Why has the word “plausible” come to define federal civil litigation? In recent years, the U.S. Supreme Court supplemented longstanding pleading standards under the Federal Rules of Civil Procedure, which require a “short and plain statement of the claim,” to additionally require that all civil pleadings state a claim that is “plausible.” In Bell Atlantic Corp. v. Twombly, the Court rejected other possible words that might describe the newly tightened pleading standard, such as “reasonable” or “probable.” To the dismay of many judges, lawyers, and other observers, the Court did not define “plausible,” except to add that “plausible” pleadings “nudge[] their claims across the line from conceivable to plausible.” In Ashcroft v. Iqbal, the Court again did not define “plausible,” except to assert that a “plausible” claim must not be “conclusory” in nature. This Essay explores the complex and contradictory meanings of the word “plausible.”

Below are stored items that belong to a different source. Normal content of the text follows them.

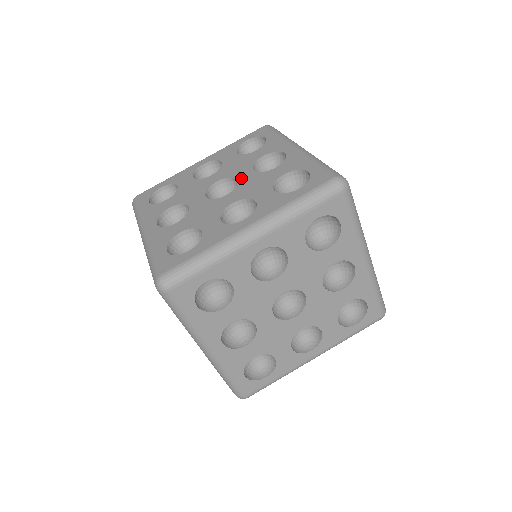
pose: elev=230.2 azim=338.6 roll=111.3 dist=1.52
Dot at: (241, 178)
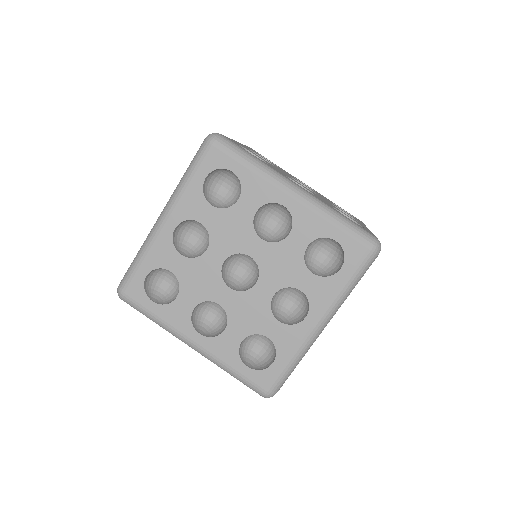
Dot at: (306, 186)
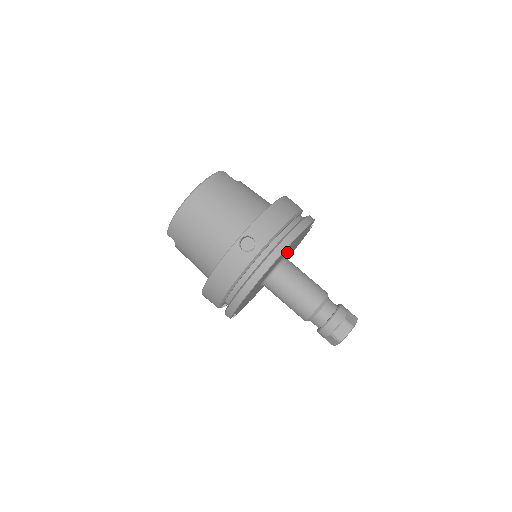
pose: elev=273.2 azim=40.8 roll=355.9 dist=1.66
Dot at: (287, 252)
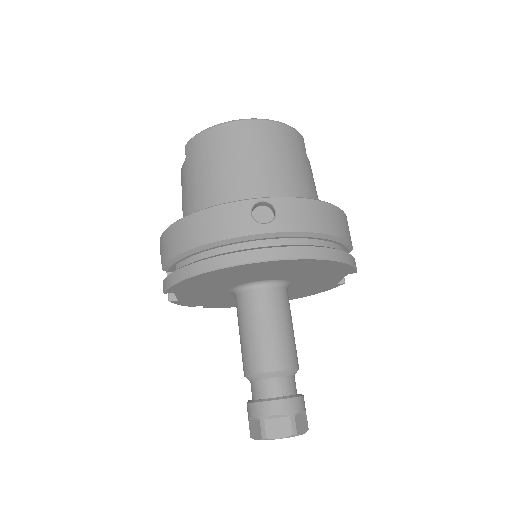
Dot at: (295, 278)
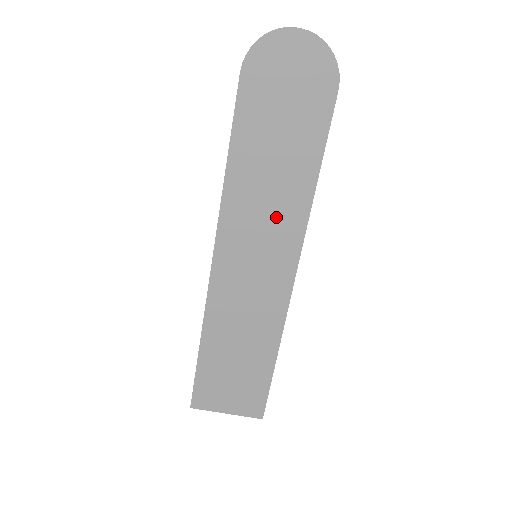
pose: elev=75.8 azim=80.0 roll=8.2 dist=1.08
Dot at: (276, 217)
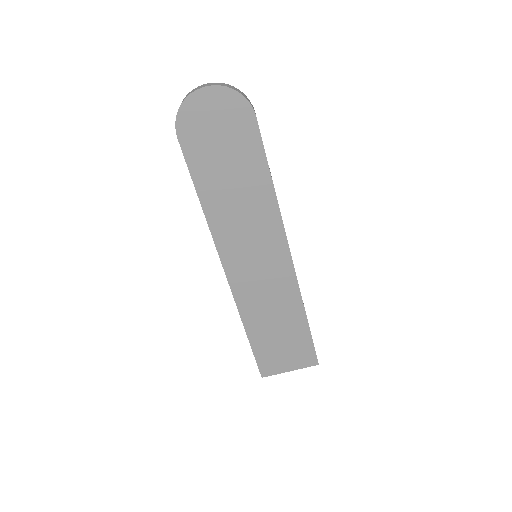
Dot at: (256, 224)
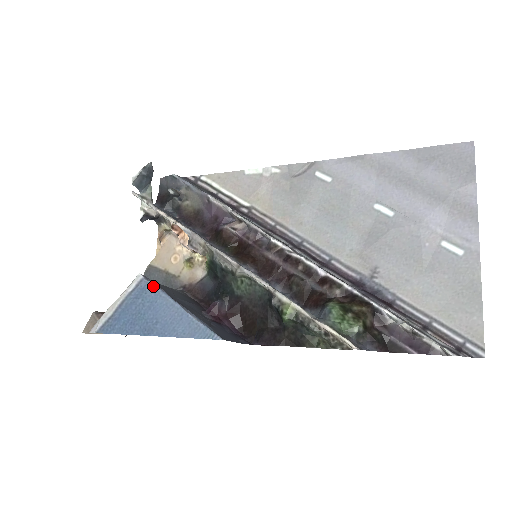
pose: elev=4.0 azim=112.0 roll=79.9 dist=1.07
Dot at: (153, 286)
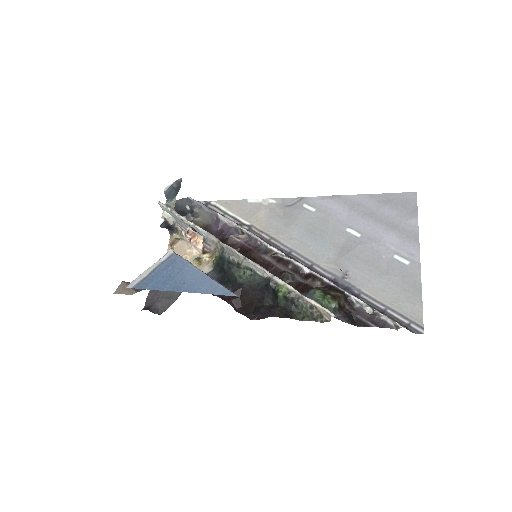
Dot at: (182, 259)
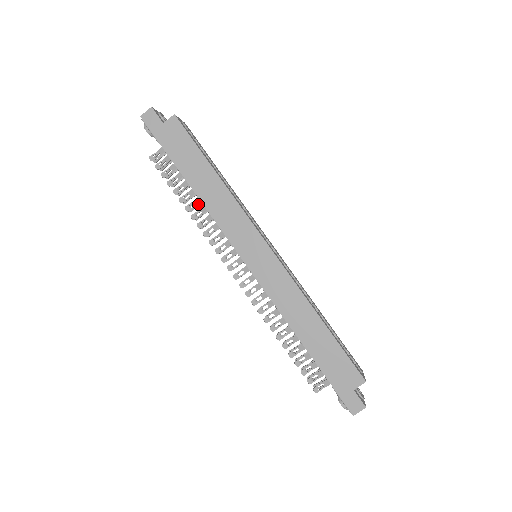
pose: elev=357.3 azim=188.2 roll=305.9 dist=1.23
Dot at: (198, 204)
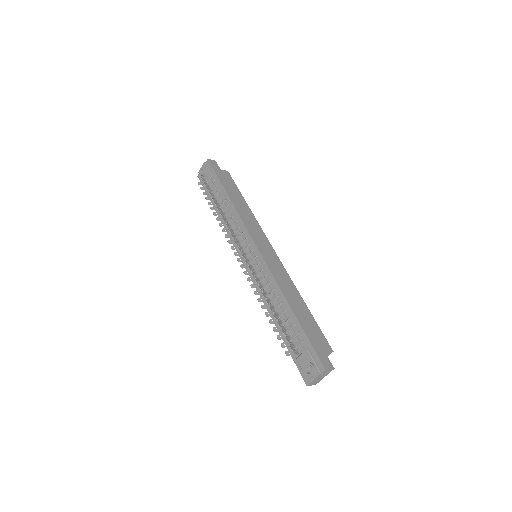
Dot at: (225, 212)
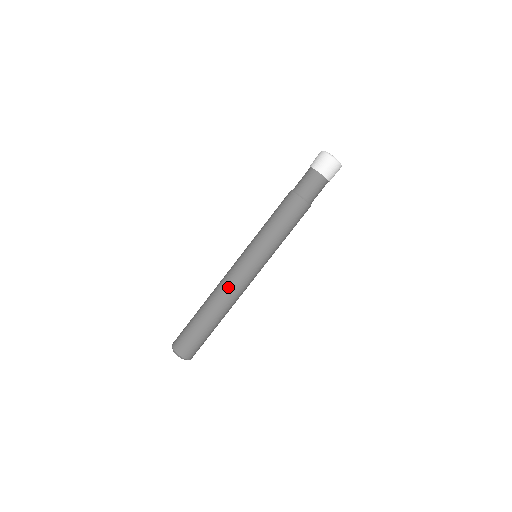
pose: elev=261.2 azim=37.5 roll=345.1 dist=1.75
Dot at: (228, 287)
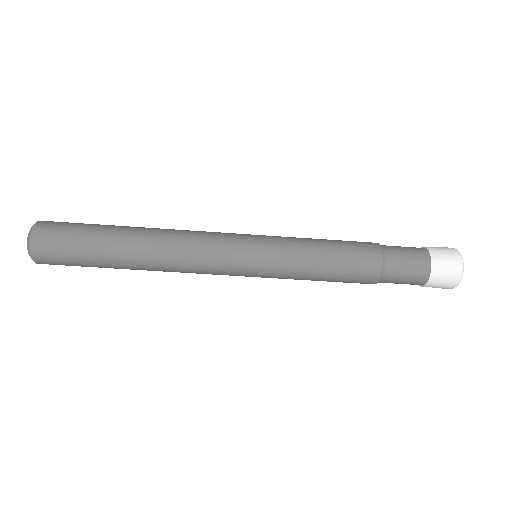
Dot at: (188, 239)
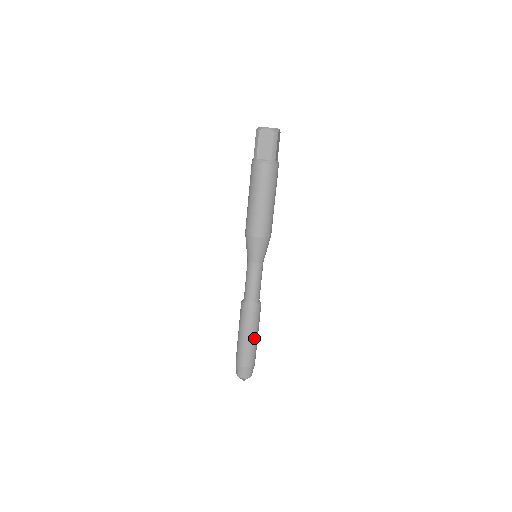
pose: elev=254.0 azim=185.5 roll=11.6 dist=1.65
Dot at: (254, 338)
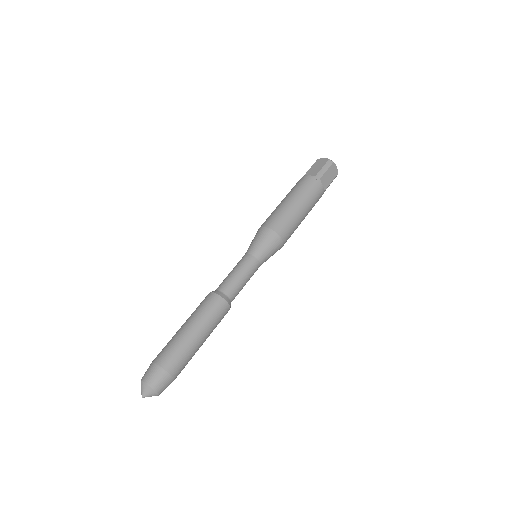
Dot at: (194, 333)
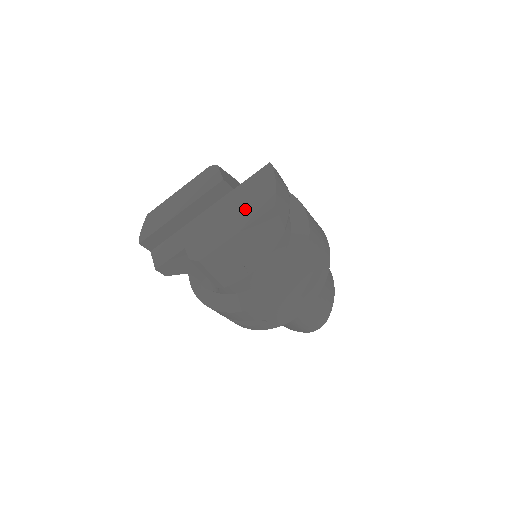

Furthermore, this Essay applauds the Supreme Court’s selection of such an equivocal and conflicted word as the gateway to federal civil litigation. As I describe, “plausible” means “fair” or “reasonable,” but perhaps only in a superficial sense; what is “plausible” might in fact be “specious” or used as a “pretext.” The word is immune to careful definition. Because of its ambiguity, it was well selected to expand judicial discretion to dismiss civil cases. In specific areas of federal civil litigation, the Court has recently broadened judges’ discretion to dismiss a wide range of civil petitions: civil rights claims, habeas petitions, class action certification petitions, and more. In those contexts, the Court uses words like “reasonable” in ways that bend their meaning, suggest more objectivity than warranted, and create genuine confusion between doctrines by using the same word in different ways.
Despite substantial confusion over the choice of the word “plausible” to govern pleading in federal civil litigation, at least one can say that the word itself captures the essence of the problem rather than disguising it. Whether the resulting discretion conferred on district judges is itself warranted or desirable is a very different question, and a matter of real concern. Because “plausibility” pleading enhances judicial discretion, the meaning of “plausible” may increasingly depend on judicial practice and the litigation contexts where the word is used. Nonetheless, rather than viewing the word selection as an accident or a misplaced reference, I suggest that the word was deliberately chosen to be deeply . . . plausible.